====== Testo fornito

Acqua Libera è solo un nome per
indicare una sintesi complessa come la musica proposta dall’omonimo CD. Vediamo
perché?
Due componenti della band (il
chitarrista Fabio Bizzarri e il
bassista Franco Caroni) fanno parte di
una storica fucina senese degli anni Settanta e Ottanta: Caroni soprattutto si mosse con i Livello 7 e poi con i Juice Group, mentre Bizzarri suonava con i Sesto Senso.
L’altra metà dell’ensemble (il batterista Marco
Tosi e il tastierista Jonathan
Caradonna), invece, essendo parte di generazioni più recenti, si sono
formati dagli anni Novanta in poi, ma parliamo sempre di musicisti dal
curriculum ricchissimo di esperienze formative di notevole qualità artistica.
Nel 2013 nasce la line-up con lo
scopo di dare vita ad un lavoro che, da un lato, prediliga la produzione
contemporanea, ma, dall’altro, riporti alla luce quelle composizioni del
passato – opportunamente rielaborate – che non avevano mai visto la luce
discografica.
Ecco perché l’esordio di Acqua
Libera presenta una doppia faccia: nella tracklist compaiono due pezzi dei Livello 7 ed uno degli Juice
Group (a firma di Luigi Campoccia,
storico collaboratore di Gaber),
oltre a due di Caroni. Il resto è presente, ma, ascoltando l’album, non si nota
affatto il presumibile stacco temporale. Non c’è nulla di datato e la sintesi è
ottima per un (quasi) perfetto album di fusion progressiva nel nuovo millennio.
Quanto alle ascendenze, vale
sottolineare la fedele tangenza con la tradizione jazz rock italiana. Oserei
quasi dire “toscana”, soprattutto nelle tracce più sostenute, dove si sente un
legame quasi parentale con quanto produsse per la Cramps la fiorentina Bella Band nel 1978. Ne sono esempio
l’impianto poliritmico di Tempi Moderni
(il basso inizia alternando tre battute di 5/8 e una di 6/8 ma il brano si evolve mischiando parecchie
volte le carte metriche) e certi solisti di sintetizzatore (vivacità nel cuore
di Marcina, quasi una berceuse tinta
di “blue” note).
Alcuni passaggi si fissano per un
nitore improvvisativo di alta scuola jazzistica (penso all’intervento
individuale di pianoforte di Caradonna in Sans
tambour ni musique o al dialogo chitarra/tastiere sul 6/8 di Prog Mod), come taluni attacchi
contagiosi alla Baricentro (il
groove all’incipit di Quo vadis: il
basso di Caroni e la batteria di Tosi sono il motore, ma la benzina ce la mettono
le tastiere di Caradonna e la chitarra di Bizzarri).
Convincenti diversi episodi più
attenti a contaminazioni di genere: Nautilus
parte da una base statica dall’ambigua riconducibilità stilistica (anni Ottanta
tra Miles Davis e King Crimson?) per trovare una ragione
“melodica” in un tema chitarristico quasi da rock sinfonico (Genesis e Camel); Alla luce della Luna è
un blues zoppicante, infatti hanno tolto un ottavo per farlo diventare più prog
(11/8), generando qualcosa che sta a metà strada tra le atmosfere più soffuse
dei Perigeo e quelle quasi
crepuscolari del Banco (…di terra oppure il mood di Interno città); Mr. Lou mischia sbalzi ritmici mediterranei ad una scrittura
melodica e armonica appresa dagli Weather
Report.
Acqua Libera è un sostanzioso disco di buona fusion che, pur
reggendosi su una struttura di tecnica eccellenza, non si appiattisce mai
nell’esercizio calligrafico o virtuosistico, ma illustra all’ascoltatore un
percorso compositivo a più mani, senza tralasciare origini e prospettive.

============
====== Dati da esaminare

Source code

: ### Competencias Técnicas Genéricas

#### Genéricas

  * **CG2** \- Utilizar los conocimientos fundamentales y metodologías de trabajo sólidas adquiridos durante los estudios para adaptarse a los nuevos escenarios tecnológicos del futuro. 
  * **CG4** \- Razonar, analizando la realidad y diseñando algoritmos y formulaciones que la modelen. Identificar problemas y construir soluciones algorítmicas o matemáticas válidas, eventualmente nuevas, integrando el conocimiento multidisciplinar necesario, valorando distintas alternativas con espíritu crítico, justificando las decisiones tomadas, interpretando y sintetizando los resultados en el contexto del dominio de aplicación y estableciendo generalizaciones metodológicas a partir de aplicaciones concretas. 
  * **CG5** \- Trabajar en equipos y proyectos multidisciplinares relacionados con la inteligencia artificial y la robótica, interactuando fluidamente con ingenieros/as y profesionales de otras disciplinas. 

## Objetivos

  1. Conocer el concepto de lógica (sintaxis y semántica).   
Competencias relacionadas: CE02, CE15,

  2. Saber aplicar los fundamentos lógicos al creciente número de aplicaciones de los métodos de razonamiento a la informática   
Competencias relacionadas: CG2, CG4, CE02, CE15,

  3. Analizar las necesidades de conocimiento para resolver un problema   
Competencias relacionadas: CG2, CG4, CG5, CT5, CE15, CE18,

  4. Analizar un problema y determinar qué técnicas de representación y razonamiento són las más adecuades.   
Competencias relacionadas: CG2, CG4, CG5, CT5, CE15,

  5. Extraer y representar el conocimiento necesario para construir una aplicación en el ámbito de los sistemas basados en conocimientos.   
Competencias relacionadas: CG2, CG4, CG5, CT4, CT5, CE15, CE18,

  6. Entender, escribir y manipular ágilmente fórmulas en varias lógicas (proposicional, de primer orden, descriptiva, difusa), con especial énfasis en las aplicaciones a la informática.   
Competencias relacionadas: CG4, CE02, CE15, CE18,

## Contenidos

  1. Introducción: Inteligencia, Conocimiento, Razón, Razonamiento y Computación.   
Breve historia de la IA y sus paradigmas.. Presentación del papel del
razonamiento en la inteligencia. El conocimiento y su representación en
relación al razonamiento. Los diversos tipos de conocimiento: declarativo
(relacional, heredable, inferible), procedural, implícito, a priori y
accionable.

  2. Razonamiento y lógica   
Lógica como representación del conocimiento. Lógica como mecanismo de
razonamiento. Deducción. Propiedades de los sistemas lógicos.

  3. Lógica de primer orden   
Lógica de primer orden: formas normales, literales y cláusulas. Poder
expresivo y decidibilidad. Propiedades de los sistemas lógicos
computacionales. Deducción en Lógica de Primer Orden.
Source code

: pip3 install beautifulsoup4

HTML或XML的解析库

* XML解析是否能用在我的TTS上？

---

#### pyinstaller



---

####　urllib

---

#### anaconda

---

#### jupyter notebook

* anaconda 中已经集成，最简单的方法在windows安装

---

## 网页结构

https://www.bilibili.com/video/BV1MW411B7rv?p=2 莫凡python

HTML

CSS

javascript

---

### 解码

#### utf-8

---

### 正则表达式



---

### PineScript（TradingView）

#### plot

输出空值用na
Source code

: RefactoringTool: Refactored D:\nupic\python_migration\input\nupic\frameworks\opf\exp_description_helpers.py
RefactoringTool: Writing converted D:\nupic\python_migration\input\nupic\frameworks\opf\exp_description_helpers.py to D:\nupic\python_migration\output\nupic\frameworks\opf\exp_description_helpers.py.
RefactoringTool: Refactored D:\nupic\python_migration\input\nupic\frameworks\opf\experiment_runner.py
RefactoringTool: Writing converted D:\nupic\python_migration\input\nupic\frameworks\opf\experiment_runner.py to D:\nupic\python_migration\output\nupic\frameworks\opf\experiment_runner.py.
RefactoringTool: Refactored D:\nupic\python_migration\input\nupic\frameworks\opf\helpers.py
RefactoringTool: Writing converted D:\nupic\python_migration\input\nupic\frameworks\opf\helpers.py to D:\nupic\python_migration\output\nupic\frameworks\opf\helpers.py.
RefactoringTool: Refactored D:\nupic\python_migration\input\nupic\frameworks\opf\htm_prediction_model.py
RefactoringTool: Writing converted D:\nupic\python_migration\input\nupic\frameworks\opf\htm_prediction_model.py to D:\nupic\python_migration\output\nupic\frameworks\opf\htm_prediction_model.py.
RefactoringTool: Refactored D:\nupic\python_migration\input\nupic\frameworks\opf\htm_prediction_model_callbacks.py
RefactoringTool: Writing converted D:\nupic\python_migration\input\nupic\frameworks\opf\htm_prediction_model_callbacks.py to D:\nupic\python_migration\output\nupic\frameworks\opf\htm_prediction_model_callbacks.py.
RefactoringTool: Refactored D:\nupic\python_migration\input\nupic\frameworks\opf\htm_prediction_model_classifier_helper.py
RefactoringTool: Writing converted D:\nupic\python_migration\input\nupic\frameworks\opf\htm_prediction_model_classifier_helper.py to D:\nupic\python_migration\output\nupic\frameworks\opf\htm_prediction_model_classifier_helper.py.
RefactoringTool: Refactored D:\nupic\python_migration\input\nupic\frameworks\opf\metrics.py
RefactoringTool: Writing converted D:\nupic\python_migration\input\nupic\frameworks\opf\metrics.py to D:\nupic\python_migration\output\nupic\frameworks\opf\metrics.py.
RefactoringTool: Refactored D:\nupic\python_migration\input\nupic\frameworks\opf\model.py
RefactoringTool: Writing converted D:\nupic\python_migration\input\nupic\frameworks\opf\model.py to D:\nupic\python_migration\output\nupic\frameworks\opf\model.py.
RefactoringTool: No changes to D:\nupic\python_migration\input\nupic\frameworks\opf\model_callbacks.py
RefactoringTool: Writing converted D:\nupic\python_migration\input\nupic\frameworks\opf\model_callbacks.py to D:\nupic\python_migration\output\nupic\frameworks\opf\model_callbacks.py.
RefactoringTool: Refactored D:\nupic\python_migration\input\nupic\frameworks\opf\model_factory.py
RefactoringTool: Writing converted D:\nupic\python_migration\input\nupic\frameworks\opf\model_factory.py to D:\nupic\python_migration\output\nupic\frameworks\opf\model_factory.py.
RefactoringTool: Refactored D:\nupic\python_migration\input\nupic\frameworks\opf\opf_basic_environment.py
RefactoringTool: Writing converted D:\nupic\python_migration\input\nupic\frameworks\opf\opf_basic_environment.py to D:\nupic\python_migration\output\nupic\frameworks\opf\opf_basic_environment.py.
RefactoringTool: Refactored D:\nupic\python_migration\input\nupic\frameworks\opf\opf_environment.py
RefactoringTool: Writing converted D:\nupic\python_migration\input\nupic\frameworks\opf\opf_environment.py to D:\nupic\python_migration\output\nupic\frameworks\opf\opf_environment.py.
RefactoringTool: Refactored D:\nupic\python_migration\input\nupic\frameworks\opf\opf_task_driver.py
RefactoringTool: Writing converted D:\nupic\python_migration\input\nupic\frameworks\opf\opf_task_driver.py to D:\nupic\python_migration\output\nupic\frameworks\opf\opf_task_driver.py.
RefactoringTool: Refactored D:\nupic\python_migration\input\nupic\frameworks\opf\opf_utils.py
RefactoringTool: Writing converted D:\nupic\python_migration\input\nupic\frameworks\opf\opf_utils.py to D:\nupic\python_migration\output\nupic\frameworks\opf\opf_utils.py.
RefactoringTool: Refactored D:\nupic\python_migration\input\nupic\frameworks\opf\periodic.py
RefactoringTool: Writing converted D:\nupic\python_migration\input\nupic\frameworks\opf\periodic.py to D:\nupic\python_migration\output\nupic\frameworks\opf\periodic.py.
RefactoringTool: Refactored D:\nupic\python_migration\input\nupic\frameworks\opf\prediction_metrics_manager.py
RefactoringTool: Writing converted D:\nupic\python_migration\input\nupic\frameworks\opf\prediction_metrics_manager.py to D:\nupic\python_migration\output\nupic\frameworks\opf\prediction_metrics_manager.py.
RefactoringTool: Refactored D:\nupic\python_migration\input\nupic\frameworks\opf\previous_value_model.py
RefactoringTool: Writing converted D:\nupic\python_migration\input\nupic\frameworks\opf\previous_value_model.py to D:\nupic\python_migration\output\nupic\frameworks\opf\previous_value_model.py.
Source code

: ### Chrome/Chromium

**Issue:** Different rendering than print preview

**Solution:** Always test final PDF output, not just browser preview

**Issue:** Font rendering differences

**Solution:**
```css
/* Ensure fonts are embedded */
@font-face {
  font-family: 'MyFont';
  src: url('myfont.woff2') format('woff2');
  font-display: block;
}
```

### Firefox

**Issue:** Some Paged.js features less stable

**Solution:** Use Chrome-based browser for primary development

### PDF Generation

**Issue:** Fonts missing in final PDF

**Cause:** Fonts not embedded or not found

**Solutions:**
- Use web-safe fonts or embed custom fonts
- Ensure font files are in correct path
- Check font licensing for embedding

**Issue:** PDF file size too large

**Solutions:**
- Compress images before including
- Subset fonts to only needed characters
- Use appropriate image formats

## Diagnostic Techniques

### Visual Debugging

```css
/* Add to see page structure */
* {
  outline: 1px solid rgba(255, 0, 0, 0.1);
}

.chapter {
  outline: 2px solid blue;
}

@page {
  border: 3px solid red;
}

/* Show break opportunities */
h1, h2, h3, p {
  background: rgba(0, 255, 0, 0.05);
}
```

============

Consegne dell'esercizio:
A. Traduci in inglese questa frase del testo fornito: "Non c’è nulla di datato e la sintesi è ottima per un (quasi) perfetto album di fusion progressiva nel nuovo millennio."
B. Riporta senza modifiche la parte del testo fornito che inizia con "Due componenti della" e termina con "discografica.".

Soluzioni degli esercizi:
A. There is nothing dated, and the synthesis is excellent for an (almost) perfect album of progressive fusion in the new millennium.

B.
Due componenti della band (il
chitarrista Fabio Bizzarri e il
bassista Franco Caroni) fanno parte di
una storica fucina senese degli anni Settanta e Ottanta: Caroni soprattutto si mosse con i Livello 7 e poi con i Juice Group, mentre Bizzarri suonava con i Sesto Senso.
L’altra metà dell’ensemble (il batterista Marco
Tosi e il tastierista Jonathan
Caradonna), invece, essendo parte di generazioni più recenti, si sono
formati dagli anni Novanta in poi, ma parliamo sempre di musicisti dal
curriculum ricchissimo di esperienze formative di notevole qualità artistica.
Nel 2013 nasce la line-up con lo
scopo di dare vita ad un lavoro che, da un lato, prediliga la produzione
contemporanea, ma, dall’altro, riporti alla luce quelle composizioni del
passato – opportunamente rielaborate – che non avevano mai visto la luce
discografica.